On Fri, Sep 09, 2005 at 07:48:12PM -0400, David Nusinow wrote:
> > > If the justification for this is to be grounded in the discrimination
> > > clause of the DFSG, we can't choose to discriminate against the
> > > program's authors.

> > Even if we accept this argument, how is putting the authors on equal
> > footing with the users "discrimination"?

> Perhaps that wasn't the best way to argue that I don't think it falls under
> the discrimination clause, as some have argued. This strikes me as a really
> far cry from saying something like "No Israelis can use this software",
> which is the sort of thing the clause was really meant to protect against.

I thought only Bruce was allowed to make assertions about intent. >:)

> > > If this is to be grounded in the clause about not requiring a fee, we can't
> > > require that the program's author be forced to take on the burden of such a
> > > fee if they need to defend their copyright.

> > Sorry, this sentence registers as complete nonsense to me.  If you're
> > going to claim that requiring certain things of *authors* before their
> > code can be included in Debian is a "fee", how is this particular "fee"
> > different from the "fee" of publishing source code?

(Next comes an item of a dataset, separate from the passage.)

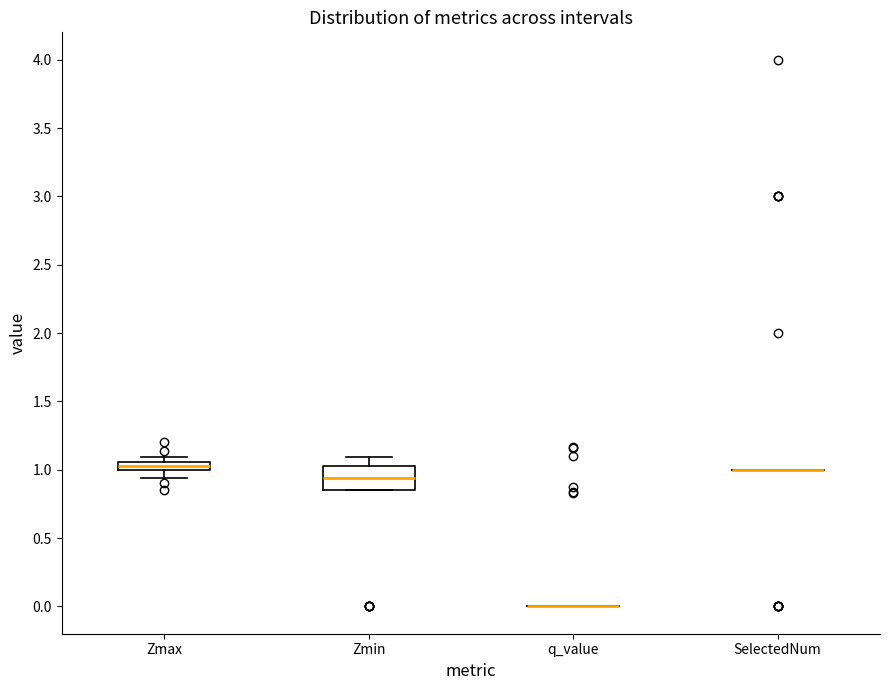

Where is the lower edge of the box for Zmax on the y-axis? The values are not printed on the chart, so give them approximately, as read against the axis.

1.00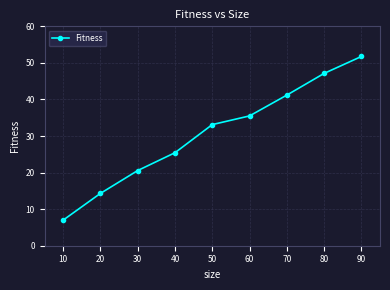

The value at 30 is 20.6. True or false?

True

> If someone is going to file a lawsuit, someone has to pay for it. If the
> two sides live in different places, one of them has to travel no matter
> what, and thus pay for that expense. If we say that choice of venue clauses
> aren't Free, then the person bringing the suit will very likely have to
> travel and pay the fee (or that's my interpretation of Humberto and Michael
> Poole's responses). If not, then the person defending the suit will have to
> pay the fee. Either way, there is a cost involved. Why are we choosing
> sides if such a cost can't be avoided?

I think it's a rather strange presumption that it *can't* be avoided,
given that my canonical example of the problems caused by choice of
venue is that of a wrongful suit from a hostile copyright holder who
wouldn't dare to *try* it if they were constrained by the default rules
on jurisdiction.

And remember that in many jurisdictions, it's also possible to sue for
legal expenses under various circumstances.  That means that the net
(monetary) cost to a copyright holder for defending his copyright is
potentially zero.

Steve Langasek                   Give me a lever long enough and a Free OS
Debian Developer                   to set it on, and I can move the world.